We heard from all nine excited divers the full tales of their discoveries. Two who had James Bond-style Aquazepp scooters had managed to see the whole wreck. They reported that the bow had broken off at an angle and had three guns mounted on it. There was a larger 4in gun and a smaller one at the stern.
They had recovered a couple of china plates and trinkets to help with identification of the ship. The crests on the plates read American Export Lines and United States Army - Medical Department.
The wreck seemed more modern and with a far superior armament than that carried on a 1915 oil tanker, and no one had seen the expected tanks, valves or pipework. We had three hours of surfing the swells on the way back in which to consider the identity of the wreck.
By the time we had unloaded the boat at around 9pm most of the team were ready for bed, although two of them now had to get to a wedding. At least they had a good excuse for being late!

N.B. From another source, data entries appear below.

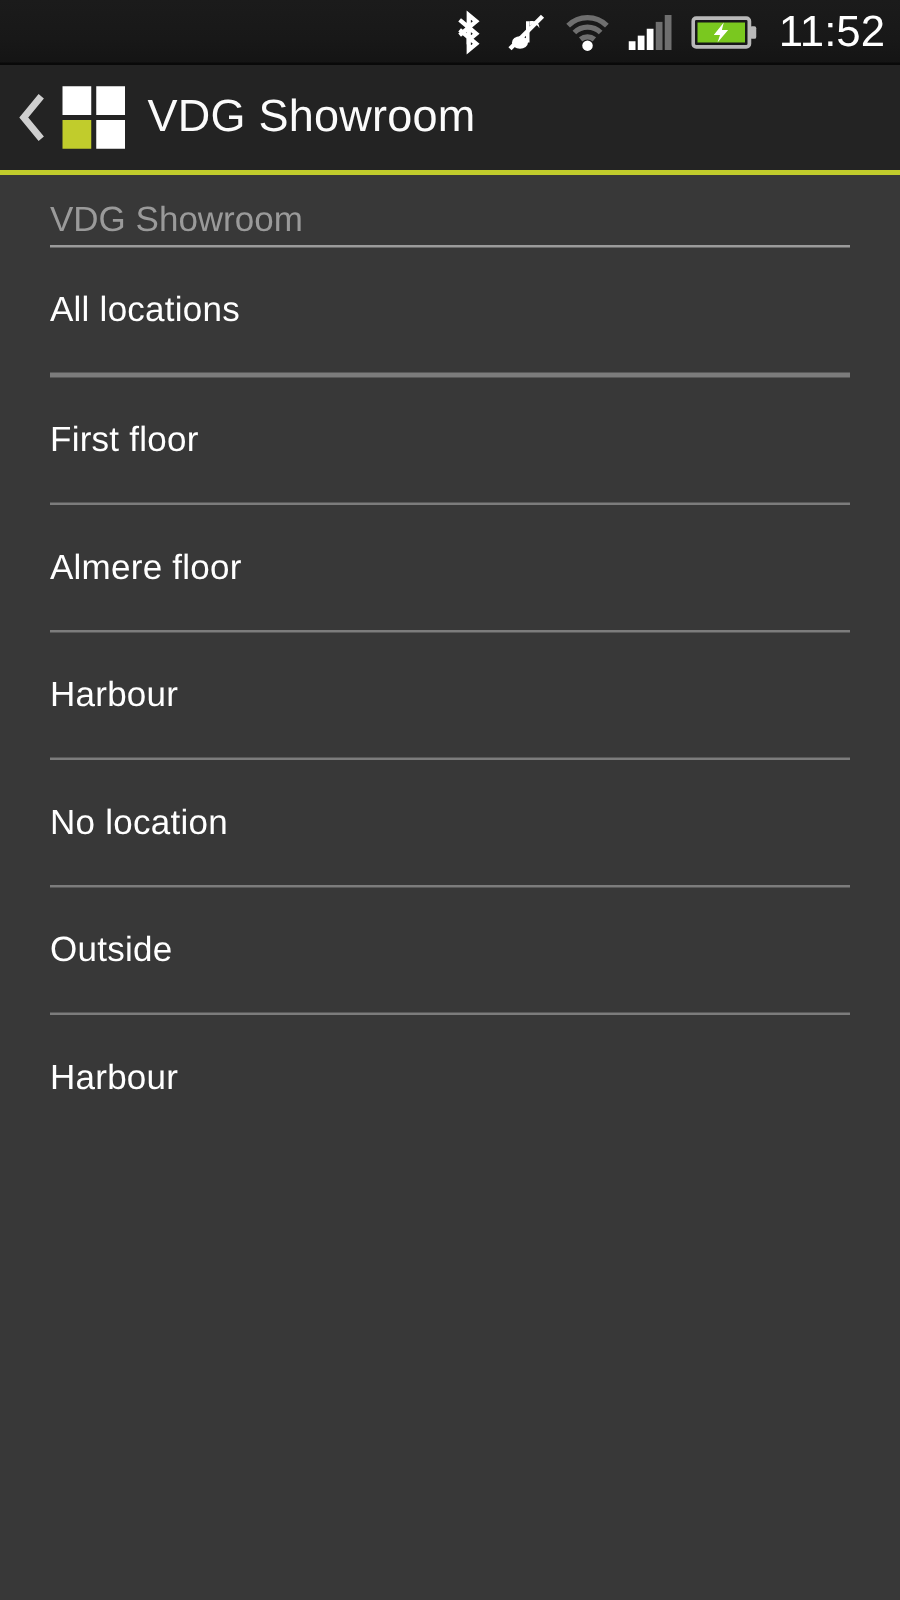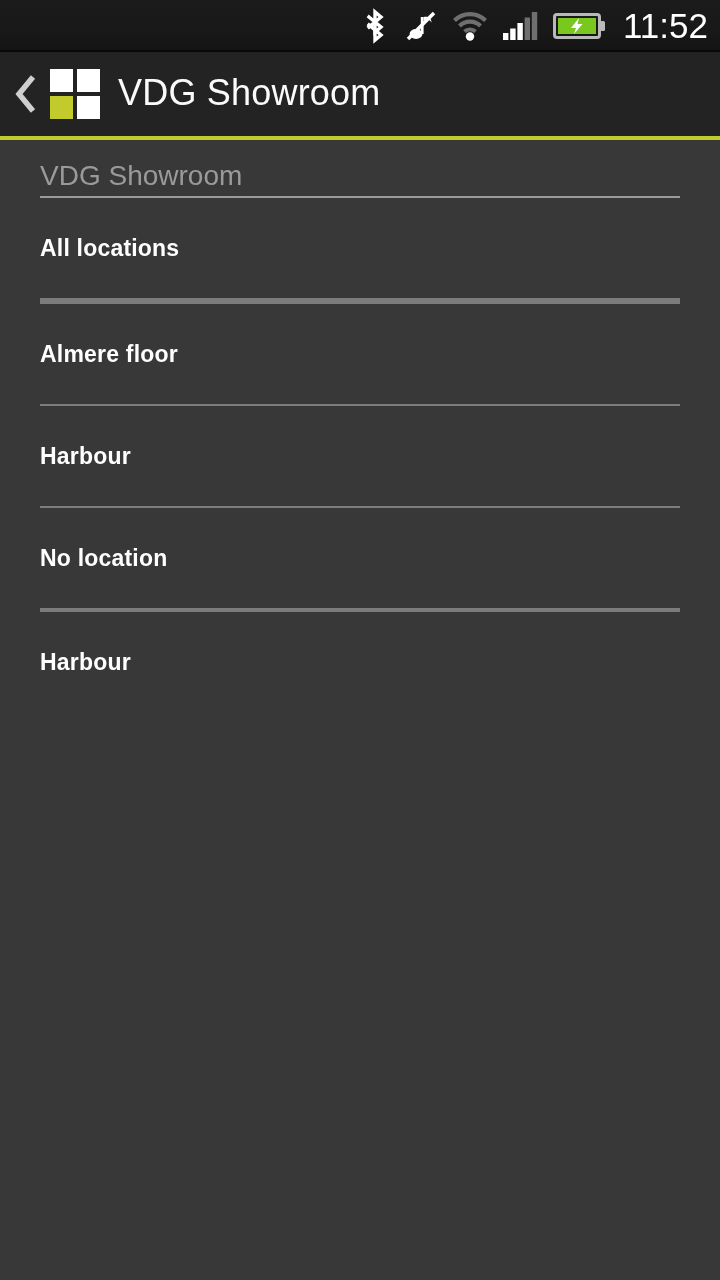--- a/index.html
+++ b/index.html
@@ -159,8 +159,8 @@
   }
   .list-item-label {
     color: #ffffff;
-    font-size: 23px;
-    font-weight: 700;
+    font-size: 28px;
+    font-weight: 400;
     line-height: 1;
     letter-spacing: 0.2px;
     white-space: nowrap;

IN THE WEEK AFTER THE DIVE, using the line crest on the plates and research on ship loss records in the area, divers Jer Cameron and Stevie Adams, were able to identify the wreck as ss Exmouth.
The ship had an interesting past. US-built and owned, this 4879-tonner was launched in 1920. She plied the route between New York and Italy, but her most noble voyage came in 1941, after being chartered by the Red Cross as a relief ship. Marked with 4m red crosses on both sides and floodlit at night, she was loaded with a $1.25 million worth of insulin, vitamins, childrens clothing and powdered milk for occupied France.
She was later used on war service, carrying cargoes in Atlantic convoys. Finally, in July 1944, it was a British mine that signalled the end for this ship, while in ballast on a passage from Southend to Methil as part of an unescorted convoy. We were relieved that there had been no casualties.
The mine was probably one from the eastern defensive minefield that protected the Firth of Forth. Why the Exmouth strayed into the minefield will probably never be known.
The discovery adds another name to Marine Quests fast-growing identified wreck list. All the wrecks have been left with fittings intact to be enjoyed by future divers. It still has a number of undived marks, so who knows what the next one will be, and what will turn up!

Binnacle compass in the bridge area.
Diver highlights a winch.
Divers with crockery recovered from the wreck to aid identification.
Stevie Adams shines light on a porthole.